(Collection entries)
=== Section Start ===
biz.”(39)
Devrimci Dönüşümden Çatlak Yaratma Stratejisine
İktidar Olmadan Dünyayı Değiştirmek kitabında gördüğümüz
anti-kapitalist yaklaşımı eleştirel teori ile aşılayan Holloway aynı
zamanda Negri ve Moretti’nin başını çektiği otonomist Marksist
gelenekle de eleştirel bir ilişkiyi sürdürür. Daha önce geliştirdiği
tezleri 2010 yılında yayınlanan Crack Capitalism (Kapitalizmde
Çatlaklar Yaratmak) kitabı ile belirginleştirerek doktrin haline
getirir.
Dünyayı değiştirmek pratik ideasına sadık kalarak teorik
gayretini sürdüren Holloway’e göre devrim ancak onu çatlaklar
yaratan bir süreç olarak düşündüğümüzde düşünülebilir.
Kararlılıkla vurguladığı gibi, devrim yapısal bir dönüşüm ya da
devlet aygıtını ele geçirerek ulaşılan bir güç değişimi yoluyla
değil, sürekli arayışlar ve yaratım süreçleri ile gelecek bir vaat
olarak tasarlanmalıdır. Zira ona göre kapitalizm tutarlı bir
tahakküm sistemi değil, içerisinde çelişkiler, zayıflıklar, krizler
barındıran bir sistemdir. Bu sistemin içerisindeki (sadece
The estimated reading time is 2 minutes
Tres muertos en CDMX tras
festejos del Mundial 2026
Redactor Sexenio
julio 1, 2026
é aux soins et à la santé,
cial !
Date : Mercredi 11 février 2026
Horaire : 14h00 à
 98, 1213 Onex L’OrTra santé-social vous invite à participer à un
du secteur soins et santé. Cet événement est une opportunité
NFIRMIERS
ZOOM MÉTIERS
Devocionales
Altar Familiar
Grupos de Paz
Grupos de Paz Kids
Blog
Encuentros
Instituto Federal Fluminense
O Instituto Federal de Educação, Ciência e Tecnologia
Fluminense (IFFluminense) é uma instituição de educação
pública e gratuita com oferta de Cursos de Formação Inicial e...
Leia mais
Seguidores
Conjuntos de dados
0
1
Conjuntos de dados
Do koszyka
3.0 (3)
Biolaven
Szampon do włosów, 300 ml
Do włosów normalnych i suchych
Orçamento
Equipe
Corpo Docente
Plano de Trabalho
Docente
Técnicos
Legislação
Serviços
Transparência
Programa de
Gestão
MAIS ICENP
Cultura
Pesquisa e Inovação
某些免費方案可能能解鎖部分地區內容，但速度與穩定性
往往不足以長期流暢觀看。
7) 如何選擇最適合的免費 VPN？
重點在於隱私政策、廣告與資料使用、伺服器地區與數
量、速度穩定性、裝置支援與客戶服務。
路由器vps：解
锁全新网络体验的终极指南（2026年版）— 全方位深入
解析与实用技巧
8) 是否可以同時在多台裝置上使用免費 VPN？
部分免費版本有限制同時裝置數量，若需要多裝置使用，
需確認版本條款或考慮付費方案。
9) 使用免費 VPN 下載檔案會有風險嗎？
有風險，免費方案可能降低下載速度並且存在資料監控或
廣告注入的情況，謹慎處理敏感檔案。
=== Section End ===
# Exercise brief
Above are the records; copy all of them exactly.

# Response box
biz.”(39)
Devrimci Dönüşümden Çatlak Yaratma Stratejisine
İktidar Olmadan Dünyayı Değiştirmek kitabında gördüğümüz
anti-kapitalist yaklaşımı eleştirel teori ile aşılayan Holloway aynı
zamanda Negri ve Moretti’nin başını çektiği otonomist Marksist
gelenekle de eleştirel bir ilişkiyi sürdürür. Daha önce geliştirdiği
tezleri 2010 yılında yayınlanan Crack Capitalism (Kapitalizmde
Çatlaklar Yaratmak) kitabı ile belirginleştirerek doktrin haline
getirir.
Dünyayı değiştirmek pratik ideasına sadık kalarak teorik
gayretini sürdüren Holloway’e göre devrim ancak onu çatlaklar
yaratan bir süreç olarak düşündüğümüzde düşünülebilir.
Kararlılıkla vurguladığı gibi, devrim yapısal bir dönüşüm ya da
devlet aygıtını ele geçirerek ulaşılan bir güç değişimi yoluyla
değil, sürekli arayışlar ve yaratım süreçleri ile gelecek bir vaat
olarak tasarlanmalıdır. Zira ona göre kapitalizm tutarlı bir
tahakküm sistemi değil, içerisinde çelişkiler, zayıflıklar, krizler
barındıran bir sistemdir. Bu sistemin içerisindeki (sadece
The estimated reading time is 2 minutes
Tres muertos en CDMX tras
festejos del Mundial 2026
Redactor Sexenio
julio 1, 2026
é aux soins et à la santé,
cial !
Date : Mercredi 11 février 2026
Horaire : 14h00 à
 98, 1213 Onex L’OrTra santé-social vous invite à participer à un
du secteur soins et santé. Cet événement est une opportunité
NFIRMIERS
ZOOM MÉTIERS
Devocionales
Altar Familiar
Grupos de Paz
Grupos de Paz Kids
Blog
Encuentros
Instituto Federal Fluminense
O Instituto Federal de Educação, Ciência e Tecnologia
Fluminense (IFFluminense) é uma instituição de educação
pública e gratuita com oferta de Cursos de Formação Inicial e...
Leia mais
Seguidores
Conjuntos de dados
0
1
Conjuntos de dados
Do koszyka
3.0 (3)
Biolaven
Szampon do włosów, 300 ml
Do włosów normalnych i suchych
Orçamento
Equipe
Corpo Docente
Plano de Trabalho
Docente
Técnicos
Legislação
Serviços
Transparência
Programa de
Gestão
MAIS ICENP
Cultura
Pesquisa e Inovação
某些免費方案可能能解鎖部分地區內容，但速度與穩定性
往往不足以長期流暢觀看。
7) 如何選擇最適合的免費 VPN？
重點在於隱私政策、廣告與資料使用、伺服器地區與數
量、速度穩定性、裝置支援與客戶服務。
路由器vps：解
锁全新网络体验的终极指南（2026年版）— 全方位深入
解析与实用技巧
8) 是否可以同時在多台裝置上使用免費 VPN？
部分免費版本有限制同時裝置數量，若需要多裝置使用，
需確認版本條款或考慮付費方案。
9) 使用免費 VPN 下載檔案會有風險嗎？
有風險，免費方案可能降低下載速度並且存在資料監控或
廣告注入的情況，謹慎處理敏感檔案。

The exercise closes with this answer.